Shri Shahane, has cited a judgment of this Court given by a Learned single Judge (F.I. rEBELLO, J.) reported in Executive Engineer, Yavatmal Medium Project Division and Anr. v. Anant s/o. Yadav Murate and Anr. 1998-11-LLJ-77 (Bom) I have carefully gone through the whole judgment of the learned Judge. The learned Judge has summarised the whole judgment in paragraph 19. I am in respectful agreement with him on all the points which he has very exhaustively dealt with. I however fail to understand how that will apply in the present case. There is no dispute regarding the Irrigation Department being an industry.

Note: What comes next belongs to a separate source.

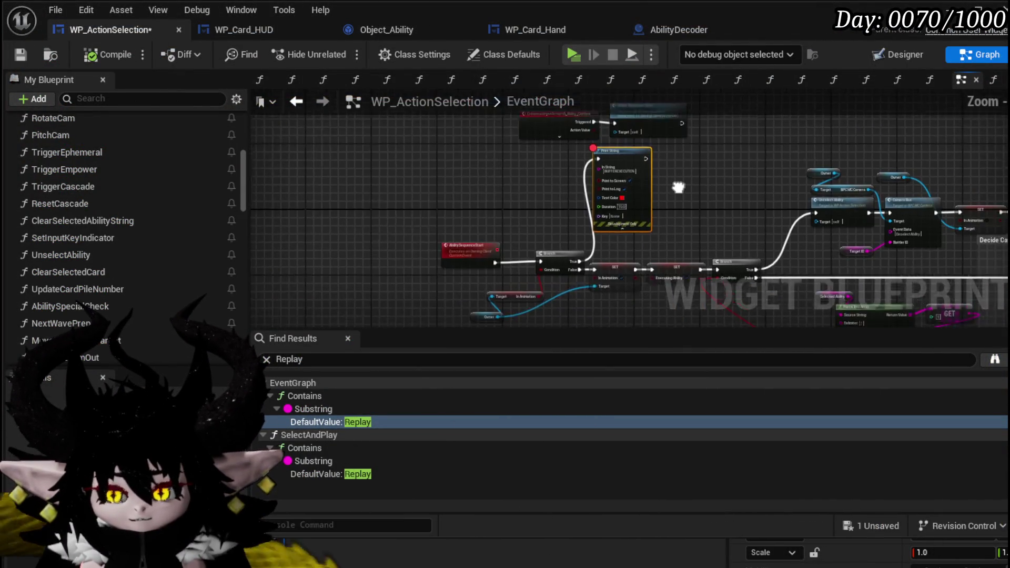
pyautogui.moveTo(488, 206); pyautogui.dragTo(621, 258)
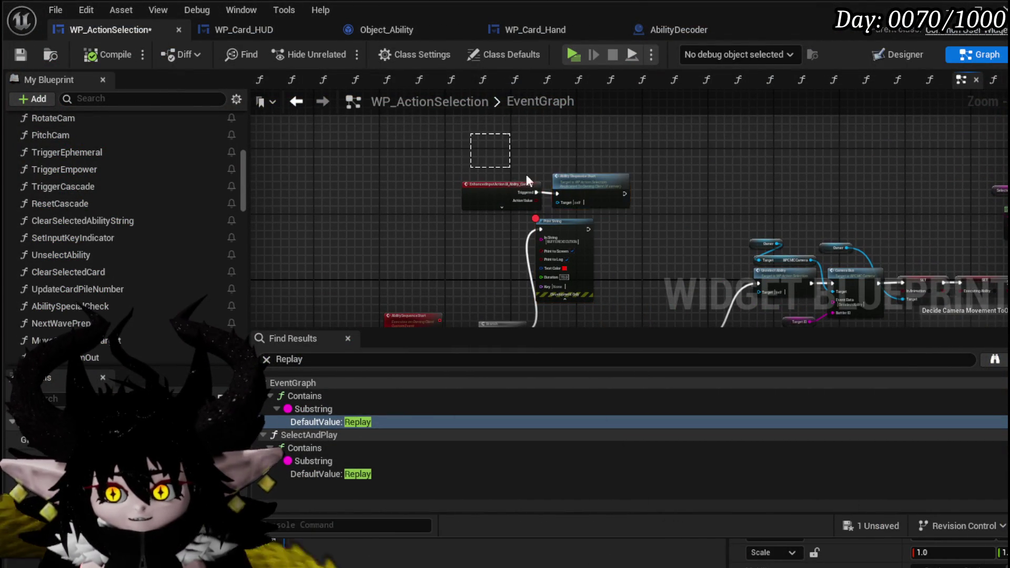
pyautogui.scroll(2, 588, 182)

In our case the question regarding applicability of Chapter V-B of the Act is concerned, while in the case before the learned Judge it was the applicability of V-A was involved. I therefore, hold that the ratio of the said judgment will not apply to the facts of the present case.
10. In view of the above discussion I hold and conclude that there is absolutely no substance and merits in the present case and the same deserves to be dismissed. The Writ Petition is hereby dismissed with no order as to costs. Rule is discharged. The issuance of certified copy is expedited.